Beyond its first market in San Francisco, Cruise has an aggressive rollout plan. One of its executives stated, “This race is about getting us into tens of cities with hundreds of thousands of vehicles.” The following chart illustrates its strategy. Its first market, San Francisco, it expects a price/mile of $5 and an available market of $3 billion per year. If it initially achieves 20% of the SF market, it would generate $600 million in revenue by employing 800-1,000 Origin vehicles.

It expects to reduce the cost per mile in the next top 5 markets, which are about a $15 billion market opportunity. The US ridesharing market is estimated at $50 billion, and cruise expects to reduce its price per mile to $3. Like Uber’s projections, it estimates a $1 trillion market in the US when prices get reduced to $1 per mile. Even at $1 per mile, autonomous ridesharing can be profitable given sufficient utilization and reduction in vehicle costs.

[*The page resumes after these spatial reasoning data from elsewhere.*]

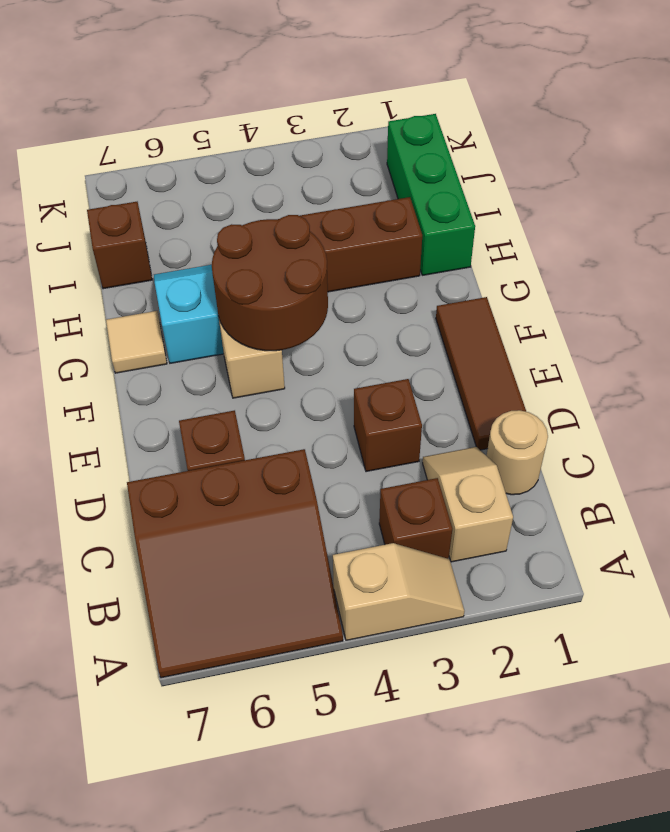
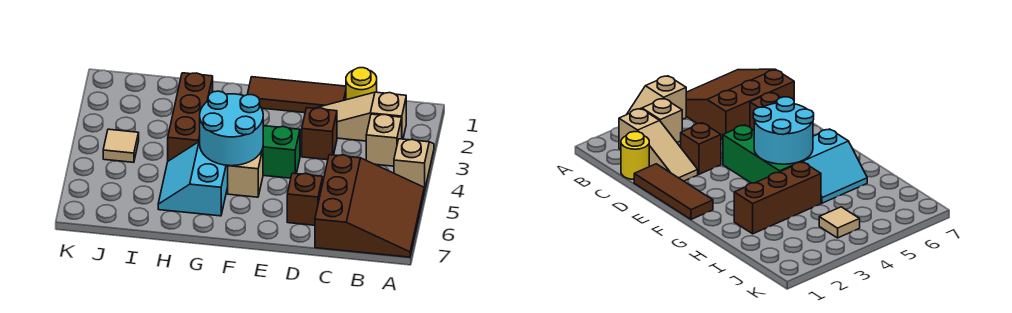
tan 1x2 slope [423,447,513,562] -> tan 1x3 slope [315,92,406,141]
brown 1x1 brick [379,478,452,559] -> tan 1x1 brick [366,114,402,166]
tan 1x1 round brick [487,410,548,495] -> yellow 1x1 round brick [346,68,377,100]
brown 2x2 round brick [212,215,328,351] -> cyan 2x2 round brick [200,91,263,166]
tan 1x1 tile [106,311,167,373] -> tan 1x1 tile moved to [103,129,139,162]
green 1x3 brick [387,114,475,275] -> green 1x3 brick moved to [263,126,300,178]
brown 1x1 brick [87,202,152,289] -> none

US Rides Market Projection

Expanding Market at Lower Prices (GM/Cruise Investor Presentation 9/21)

GM: A Unique Investment Opportunity

In October 2021, at its investor presentation, Cruise made some bold claims projecting that it could grow to $50 billion in revenue in six years and have margins in the ballpark of 40%. GM reaffirmed this projection a few days ago on its Q2/22 earnings call: “The permit received by Cruise is a major event in the overall objective to pursue $50B potential annualized revenue by the end of the decade and continues to validate GM’s bullish approach on the AV strategy.”

Any estimate for operating costs and P/E ratio on this $50 billion estimate suggests a market value for Cruise of multiple hundreds of billions. Most likely, this is overly optimistic but does indicate significant upside potential.

All of this creates a unique opportunity to invest in GM and get Cruise with its enormous upside potential as a bonus. With a market cap of $50 billion and a P/E ratio of 5.7, GM has a conservatively low valuation, especially with its potential in EVs. Cruise has proven technology with a leadership position, along with Waymo, in an enormous new market, but it is valued at nothing.

GM owns approximately 80% of Cruise after buying back Softbank’s ownership share. In 2021, Cruise had outside investors, including Honda and Microsoft, that valued it at $30 billion. If you deduct GM’s 80% share of this $30 billion from GM’s market cap, then the remainder of the company would be valued at a paltry $26 billion. This is about $16 per share with a P/E of 3X. So, investors aren’t assigning any value to Cruise.

The point of this is that GM is a truly unique buying opportunity. At $34 per share, there is not only tremendous upside, but you also get what could be one of the hottest companies in cruise essentially as a free bonus. BofA has a price target of $90 for GM and sees its potential.